BRANO DI PARTENZA:
Con il quarto ed ultimo periodo (1936-1943) per la rivista si può parlare di una sorta di “normalizzazione” politico-istituzionale, segnata però da un maggiore dinamismo in ambito letterario ed artistico, con una vera propria “cooptazione” degli intellettuali non-fascisti, ma non ancora antifascisti, molti dei quali, nel dopoguerra, si ritroveranno sotto le bandiere del Partito Comunista.
Di ogni periodo Cavanna analizza lo dispiegarsi, cita gli autori più significativi, mette in evidenza i tratti caratteristici, riconsegnandoci il valore di una stagione comunque fervida di confronti, di dibattiti, di aspettative sociali e politiche, spesso tradotte in azioni concrete, in atti legislativi, come l’autore puntualizza in appendice.

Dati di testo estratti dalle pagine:
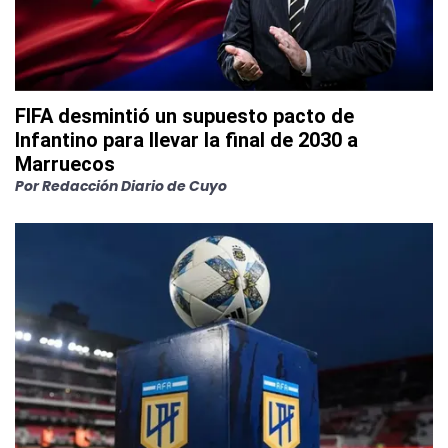
FIFA desmintió un supuesto pacto de
Infantino para llevar la final de 2030 a
Marruecos
Por
Redacción Diario de Cuyo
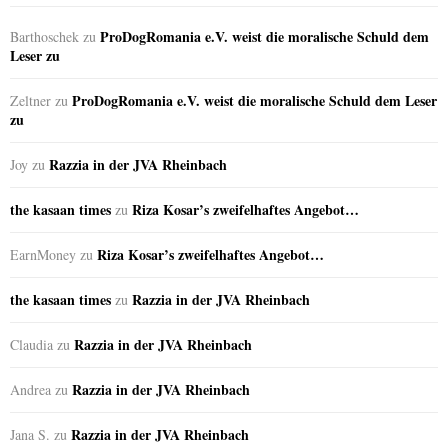
ProDogRomania e.V. weist die moralische Schuld dem
Barthoschek
zu
Leser zu
ProDogRomania e.V. weist die moralische Schuld dem Leser
Zeltner
zu
zu
Razzia in der JVA Rheinbach
Joy
zu
the kasaan times
Riza Kosar’s zweifelhaftes Angebot…
zu
Riza Kosar’s zweifelhaftes Angebot…
EarnMoney
zu
the kasaan times
Razzia in der JVA Rheinbach
zu
Razzia in der JVA Rheinbach
Claudia
zu
Razzia in der JVA Rheinbach
Andrea
zu
Razzia in der JVA Rheinbach
Jana S.
zu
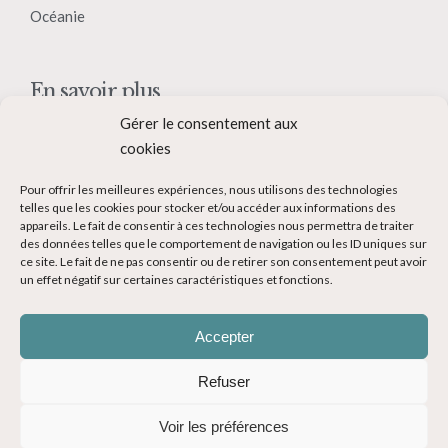
Océanie
En savoir plus
Gérer le consentement aux
Qui suis-je ?
cookies
Collaborer avec moi
Pour offrir les meilleures expériences, nous utilisons des technologies
Contact
telles que les cookies pour stocker et/ou accéder aux informations des
appareils. Le fait de consentir à ces technologies nous permettra de traiter
Devenir Blogueur voyage
des données telles que le comportement de navigation ou les ID uniques sur
ce site. Le fait de ne pas consentir ou de retirer son consentement peut avoir
Ma Bucket List
un effet négatif sur certaines caractéristiques et fonctions.
Accepter
Refuser
© Copyright 2014-2024 - Evasions Gourmandes Blog Voyage - Tous
Voir les préférences
droits réservés -
Mentions légales
-
CGV
-
Politique de confidentialité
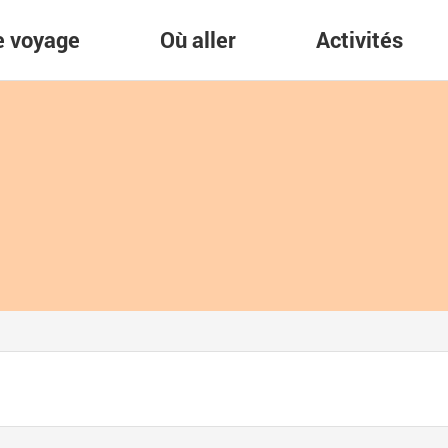
re voyage
Où aller
Activités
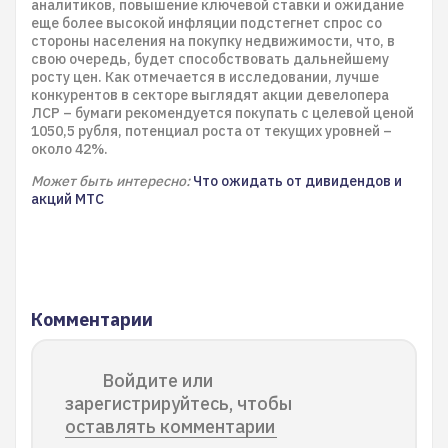
аналитиков, повышение ключевой ставки и ожидание
еще более высокой инфляции подстегнет спрос со
стороны населения на покупку недвижимости, что, в
свою очередь, будет способствовать дальнейшему
росту цен. Как отмечается в исследовании, лучше
конкурентов в секторе выглядят акции девелопера
ЛСР – бумаги рекомендуется покупать с целевой ценой
1050,5 рубля, потенциал роста от текущих уровней –
около 42%.
Может быть интересно:
Что ожидать от дивидендов и
акций МТС
Комментарии
Войдите или
зарегистрируйтесь, чтобы
оставлять комментарии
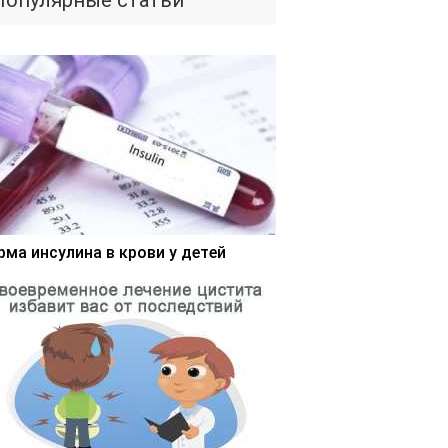
Популярные статьи
рма инсулина в крови у детей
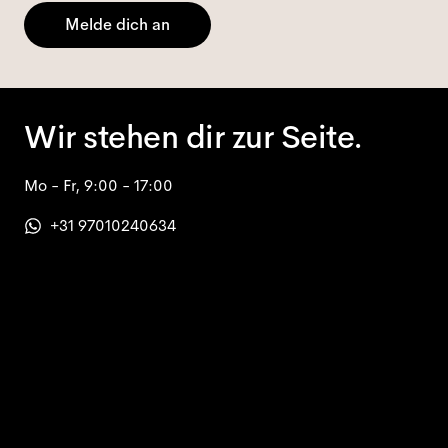
Melde dich an
Wir stehen dir zur Seite.
Mo - Fr, 9:00 - 17:00
+31 97010240634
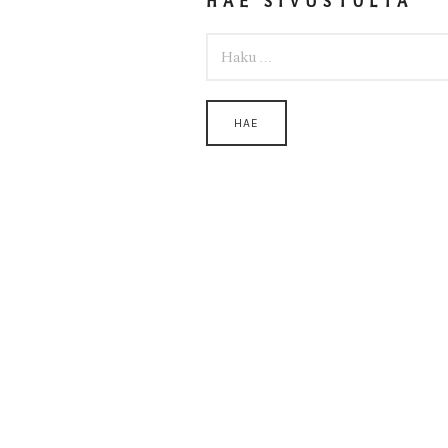
HAE SIVUSTOLTA
HAKU:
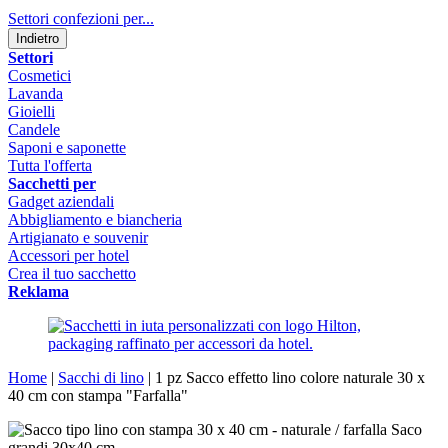
Settori confezioni per...
Indietro
Settori
Cosmetici
Lavanda
Gioielli
Candele
Saponi e saponette
Tutta l'offerta
Sacchetti per
Gadget aziendali
Abbigliamento e biancheria
Artigianato e souvenir
Accessori per hotel
Crea il tuo sacchetto
Reklama
Home
|
Sacchi di lino
|
1 pz Sacco effetto lino colore naturale 30 x
40 cm con stampa "Farfalla"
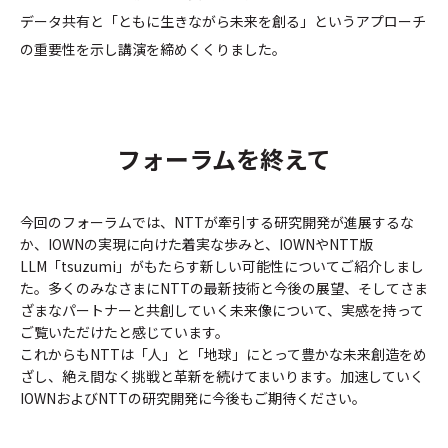
データ共有と「ともに生きながら未来を創る」というアプローチ
の重要性を示し講演を締めくくりました。
フォーラムを終えて
今回のフォーラムでは、NTTが牽引する研究開発が進展するな
か、IOWNの実現に向けた着実な歩みと、IOWNやNTT版
LLM「tsuzumi」がもたらす新しい可能性についてご紹介しまし
た。多くのみなさまにNTTの最新技術と今後の展望、そしてさま
ざまなパートナーと共創していく未来像について、実感を持って
ご覧いただけたと感じています。
これからもNTTは「人」と「地球」にとって豊かな未来創造をめ
ざし、絶え間なく挑戦と革新を続けてまいります。加速していく
IOWNおよびNTTの研究開発に今後もご期待ください。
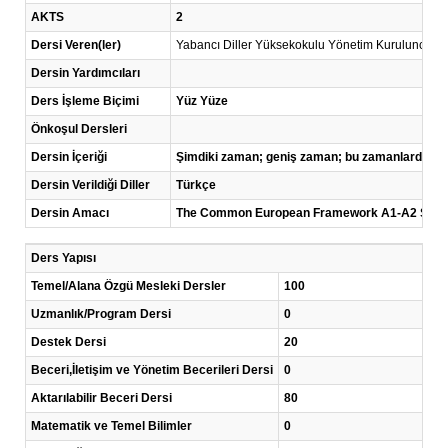
AKTS
2
Dersi Veren(ler)
Yabancı Diller Yüksekokulu Yönetim Kurulunca uy
Dersin Yardımcıları
Ders İşleme Biçimi
Yüz Yüze
Önkoşul Dersleri
Dersin İçeriği
Şimdiki zaman; geniş zaman; bu zamanlarda sözel, 
Dersin Verildiği Diller
Türkçe
Dersin Amacı
The Common European Framework A1-A2 Skills Bu 
Ders Yapısı
Temel/Alana Özgü Mesleki Dersler
100
Uzmanlık/Program Dersi
0
Destek Dersi
20
Beceri,İletişim ve Yönetim Becerileri Dersi
0
Aktarılabilir Beceri Dersi
80
Matematik ve Temel Bilimler
0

ESERCIZIO 1: Modifica il brano sulla rivista riportando tutto ciò che va da "Di ogni periodo" fino a "puntualizza in appendice.", sostituendo "dibattiti" con "discussioni".
ESERCIZIO 2: Secondo il brano sulla rivista, quali anni comprende il quarto e ultimo periodo?

SOLUZIONE SVOLTA 1:
Di ogni periodo Cavanna analizza lo dispiegarsi, cita gli autori più significativi, mette in evidenza i tratti caratteristici, riconsegnandoci il valore di una stagione comunque fervida di confronti, di discussioni, di aspettative sociali e politiche, spesso tradotte in azioni concrete, in atti legislativi, come l’autore puntualizza in appendice.

SOLUZIONE SVOLTA 2: Dal 1936 al 1943.